Q1: the purpose of having supercommittees at all is to avoid everyone having to vote on every block. But once you have supercommittees, the purpose of rotating them is to make sure that everyone has a fair chance of being on a supercommittee about the same percent of the time as everyone else.
Q2: yeah this is certainly a viable path.
Q3: we’re already planning to optimize the heck out of BLS signature aggregation for this!
Today, there are ~285,000 validators, accounts that have deposited 32 ETH and as a result can participate in staking. Validators do not correspond one-to-one to users: wealthy stakers may control many hundreds of validators.
I think the reality of where everything is going is that out of these 285,000 validators, 50%+ percent is controlled by Coinbase, Binance, and LIDO, and, an unfortunate fact is that the centralization only keeps increasing.
At some point Coinbase will fork the agent, and run all 50,000 “agents” in one real agent.
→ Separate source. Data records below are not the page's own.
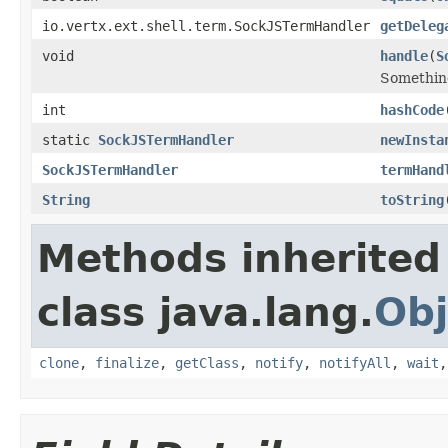
io.vertx.ext.shell.term.SockJSTermHandler
getDeleg
void
handle
(
S
Something
int
hashCode
static
SockJSTermHandler
newInsta
SockJSTermHandler
termHand
String
toString
Methods inherited
class java.lang.
Obj
clone
,
finalize
,
getClass
,
notify
,
notifyAll
,
wait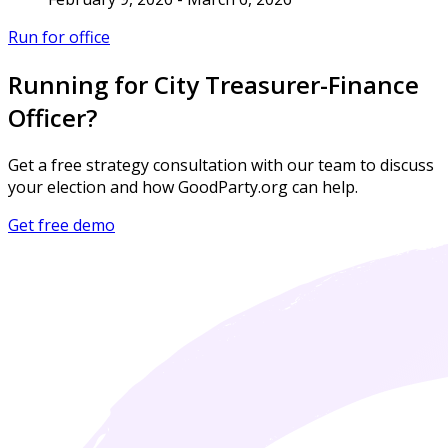
Run for office
Running for City Treasurer-Finance
Officer?
Get a free strategy consultation with our team to discuss
your election and how GoodParty.org can help.
Get free demo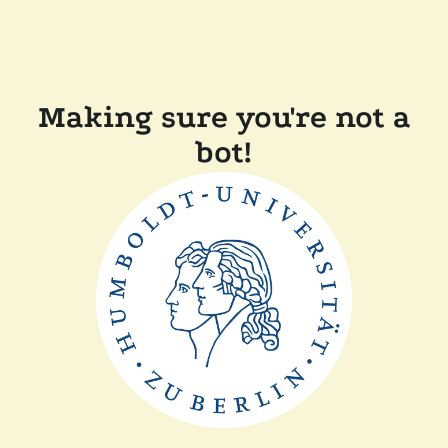
Making sure you're not a
bot!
The fork is pretty simple - just sign 50,000 times using different keys and submit the signatures from a single agent.
I wonder if you are aware of the recent research produced by the web3 foundation on succinct light clients that leverage BLS finality votes. A high level description of the scheme is that a zk proof is produced that attests to the fact that some subset (e.g. 2/3) of a validator set has signed off on the finality of a block. The scheme leverages BLS signature aggregation and has support for validator set rotation. It is claimed that the scheme is efficient - proofs can be produced in ~ms and therefore can keep up with finalised tip. It is suggested that the scheme can scale to 100,000’s of validators.
The produced zk proof can then be used for bridging. This is of particular importance now that Ethereum have committed to the rollup-centric roadmap as rollups will benefit from a way to trustlessly bridge assets from Ethereum to the rollup. Under this model the finality proof could be verified on the rollup in the zkvm. Web3f recently uploaded a paper and supporting code to github, you can find it here apk-proofs/Light Client.pdf at main · w3f/apk-proofs · GitHub.
I wonder if it would be worth considering incorporating something similar into the proposed finality model.